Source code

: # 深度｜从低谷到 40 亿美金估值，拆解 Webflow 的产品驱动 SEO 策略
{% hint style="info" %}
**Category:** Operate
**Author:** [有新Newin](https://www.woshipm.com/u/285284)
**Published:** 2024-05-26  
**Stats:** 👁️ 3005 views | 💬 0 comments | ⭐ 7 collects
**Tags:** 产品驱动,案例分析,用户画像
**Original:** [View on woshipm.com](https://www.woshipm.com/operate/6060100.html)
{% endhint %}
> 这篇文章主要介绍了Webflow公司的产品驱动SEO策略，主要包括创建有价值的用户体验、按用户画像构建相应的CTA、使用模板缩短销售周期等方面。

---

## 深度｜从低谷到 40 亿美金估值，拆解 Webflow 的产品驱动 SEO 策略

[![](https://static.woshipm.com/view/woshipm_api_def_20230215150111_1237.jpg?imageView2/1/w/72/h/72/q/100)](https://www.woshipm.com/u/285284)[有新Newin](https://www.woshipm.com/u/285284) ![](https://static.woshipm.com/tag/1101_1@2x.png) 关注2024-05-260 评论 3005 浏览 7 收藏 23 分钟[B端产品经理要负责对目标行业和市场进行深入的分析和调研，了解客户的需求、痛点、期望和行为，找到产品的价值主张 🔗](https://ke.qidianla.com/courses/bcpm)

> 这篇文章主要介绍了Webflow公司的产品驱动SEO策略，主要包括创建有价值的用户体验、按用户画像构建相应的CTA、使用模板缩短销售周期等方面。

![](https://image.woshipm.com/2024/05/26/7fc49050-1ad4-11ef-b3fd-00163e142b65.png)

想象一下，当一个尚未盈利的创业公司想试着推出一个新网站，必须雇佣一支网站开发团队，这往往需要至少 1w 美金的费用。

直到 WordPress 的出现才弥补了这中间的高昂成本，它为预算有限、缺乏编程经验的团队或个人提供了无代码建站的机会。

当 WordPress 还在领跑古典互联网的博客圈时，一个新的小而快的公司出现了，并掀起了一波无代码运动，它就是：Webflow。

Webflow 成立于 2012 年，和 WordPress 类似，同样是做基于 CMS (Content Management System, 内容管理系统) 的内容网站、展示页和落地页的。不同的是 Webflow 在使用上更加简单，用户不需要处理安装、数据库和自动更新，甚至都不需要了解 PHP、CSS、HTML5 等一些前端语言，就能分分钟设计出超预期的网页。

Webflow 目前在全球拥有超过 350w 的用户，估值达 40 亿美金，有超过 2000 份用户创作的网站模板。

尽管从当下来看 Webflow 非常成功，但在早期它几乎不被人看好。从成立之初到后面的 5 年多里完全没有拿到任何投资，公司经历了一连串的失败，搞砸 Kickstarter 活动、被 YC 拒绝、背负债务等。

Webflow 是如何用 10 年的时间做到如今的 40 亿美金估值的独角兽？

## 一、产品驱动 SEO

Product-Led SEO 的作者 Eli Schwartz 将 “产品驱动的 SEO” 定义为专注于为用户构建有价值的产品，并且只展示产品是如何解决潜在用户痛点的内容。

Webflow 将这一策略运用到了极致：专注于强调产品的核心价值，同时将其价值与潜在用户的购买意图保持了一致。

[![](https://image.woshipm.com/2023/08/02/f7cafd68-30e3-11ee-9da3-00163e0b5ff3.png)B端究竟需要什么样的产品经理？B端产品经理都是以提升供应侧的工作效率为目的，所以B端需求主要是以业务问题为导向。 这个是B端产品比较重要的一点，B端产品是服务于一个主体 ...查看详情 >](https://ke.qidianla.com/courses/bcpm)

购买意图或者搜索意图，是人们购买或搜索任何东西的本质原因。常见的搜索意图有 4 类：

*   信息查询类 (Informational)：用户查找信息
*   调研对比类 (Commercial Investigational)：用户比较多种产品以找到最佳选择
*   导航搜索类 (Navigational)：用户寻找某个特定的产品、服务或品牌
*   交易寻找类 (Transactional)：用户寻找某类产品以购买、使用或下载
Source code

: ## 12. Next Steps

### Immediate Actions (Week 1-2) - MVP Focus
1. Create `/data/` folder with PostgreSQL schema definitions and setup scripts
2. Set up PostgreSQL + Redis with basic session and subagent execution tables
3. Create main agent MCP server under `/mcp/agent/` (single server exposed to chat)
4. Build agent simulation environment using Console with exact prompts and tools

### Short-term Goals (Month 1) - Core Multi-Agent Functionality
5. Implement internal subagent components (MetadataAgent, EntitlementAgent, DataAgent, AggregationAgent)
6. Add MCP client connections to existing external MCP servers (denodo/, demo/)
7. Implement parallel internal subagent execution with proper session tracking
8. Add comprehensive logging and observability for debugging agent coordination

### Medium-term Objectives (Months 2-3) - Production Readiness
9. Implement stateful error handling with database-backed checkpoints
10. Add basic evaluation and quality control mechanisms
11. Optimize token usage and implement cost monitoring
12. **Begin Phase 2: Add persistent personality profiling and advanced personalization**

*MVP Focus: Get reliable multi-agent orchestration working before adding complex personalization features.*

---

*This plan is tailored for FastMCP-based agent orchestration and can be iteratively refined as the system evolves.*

▶ _What needs to be done_
Rewrite all of the entries above, substituting "MySQL" for every occurrence of "PostgreSQL" and changing nothing else.

▶ _Reply to the task_
Source code

: # 深度｜从低谷到 40 亿美金估值，拆解 Webflow 的产品驱动 SEO 策略
{% hint style="info" %}
**Category:** Operate
**Author:** [有新Newin](https://www.woshipm.com/u/285284)
**Published:** 2024-05-26  
**Stats:** 👁️ 3005 views | 💬 0 comments | ⭐ 7 collects
**Tags:** 产品驱动,案例分析,用户画像
**Original:** [View on woshipm.com](https://www.woshipm.com/operate/6060100.html)
{% endhint %}
> 这篇文章主要介绍了Webflow公司的产品驱动SEO策略，主要包括创建有价值的用户体验、按用户画像构建相应的CTA、使用模板缩短销售周期等方面。

---

## 深度｜从低谷到 40 亿美金估值，拆解 Webflow 的产品驱动 SEO 策略

[![](https://static.woshipm.com/view/woshipm_api_def_20230215150111_1237.jpg?imageView2/1/w/72/h/72/q/100)](https://www.woshipm.com/u/285284)[有新Newin](https://www.woshipm.com/u/285284) ![](https://static.woshipm.com/tag/1101_1@2x.png) 关注2024-05-260 评论 3005 浏览 7 收藏 23 分钟[B端产品经理要负责对目标行业和市场进行深入的分析和调研，了解客户的需求、痛点、期望和行为，找到产品的价值主张 🔗](https://ke.qidianla.com/courses/bcpm)

> 这篇文章主要介绍了Webflow公司的产品驱动SEO策略，主要包括创建有价值的用户体验、按用户画像构建相应的CTA、使用模板缩短销售周期等方面。

![](https://image.woshipm.com/2024/05/26/7fc49050-1ad4-11ef-b3fd-00163e142b65.png)

想象一下，当一个尚未盈利的创业公司想试着推出一个新网站，必须雇佣一支网站开发团队，这往往需要至少 1w 美金的费用。

直到 WordPress 的出现才弥补了这中间的高昂成本，它为预算有限、缺乏编程经验的团队或个人提供了无代码建站的机会。

当 WordPress 还在领跑古典互联网的博客圈时，一个新的小而快的公司出现了，并掀起了一波无代码运动，它就是：Webflow。

Webflow 成立于 2012 年，和 WordPress 类似，同样是做基于 CMS (Content Management System, 内容管理系统) 的内容网站、展示页和落地页的。不同的是 Webflow 在使用上更加简单，用户不需要处理安装、数据库和自动更新，甚至都不需要了解 PHP、CSS、HTML5 等一些前端语言，就能分分钟设计出超预期的网页。

Webflow 目前在全球拥有超过 350w 的用户，估值达 40 亿美金，有超过 2000 份用户创作的网站模板。

尽管从当下来看 Webflow 非常成功，但在早期它几乎不被人看好。从成立之初到后面的 5 年多里完全没有拿到任何投资，公司经历了一连串的失败，搞砸 Kickstarter 活动、被 YC 拒绝、背负债务等。

Webflow 是如何用 10 年的时间做到如今的 40 亿美金估值的独角兽？

## 一、产品驱动 SEO

Product-Led SEO 的作者 Eli Schwartz 将 “产品驱动的 SEO” 定义为专注于为用户构建有价值的产品，并且只展示产品是如何解决潜在用户痛点的内容。

Webflow 将这一策略运用到了极致：专注于强调产品的核心价值，同时将其价值与潜在用户的购买意图保持了一致。

[![](https://image.woshipm.com/2023/08/02/f7cafd68-30e3-11ee-9da3-00163e0b5ff3.png)B端究竟需要什么样的产品经理？B端产品经理都是以提升供应侧的工作效率为目的，所以B端需求主要是以业务问题为导向。 这个是B端产品比较重要的一点，B端产品是服务于一个主体 ...查看详情 >](https://ke.qidianla.com/courses/bcpm)

购买意图或者搜索意图，是人们购买或搜索任何东西的本质原因。常见的搜索意图有 4 类：

*   信息查询类 (Informational)：用户查找信息
*   调研对比类 (Commercial Investigational)：用户比较多种产品以找到最佳选择
*   导航搜索类 (Navigational)：用户寻找某个特定的产品、服务或品牌
*   交易寻找类 (Transactional)：用户寻找某类产品以购买、使用或下载
Source code

: ## 12. Next Steps

### Immediate Actions (Week 1-2) - MVP Focus
1. Create `/data/` folder with MySQL schema definitions and setup scripts
2. Set up MySQL + Redis with basic session and subagent execution tables
3. Create main agent MCP server under `/mcp/agent/` (single server exposed to chat)
4. Build agent simulation environment using Console with exact prompts and tools

### Short-term Goals (Month 1) - Core Multi-Agent Functionality
5. Implement internal subagent components (MetadataAgent, EntitlementAgent, DataAgent, AggregationAgent)
6. Add MCP client connections to existing external MCP servers (denodo/, demo/)
7. Implement parallel internal subagent execution with proper session tracking
8. Add comprehensive logging and observability for debugging agent coordination

### Medium-term Objectives (Months 2-3) - Production Readiness
9. Implement stateful error handling with database-backed checkpoints
10. Add basic evaluation and quality control mechanisms
11. Optimize token usage and implement cost monitoring
12. **Begin Phase 2: Add persistent personality profiling and advanced personalization**

*MVP Focus: Get reliable multi-agent orchestration working before adding complex personalization features.*

---

*This plan is tailored for FastMCP-based agent orchestration and can be iteratively refined as the system evolves.*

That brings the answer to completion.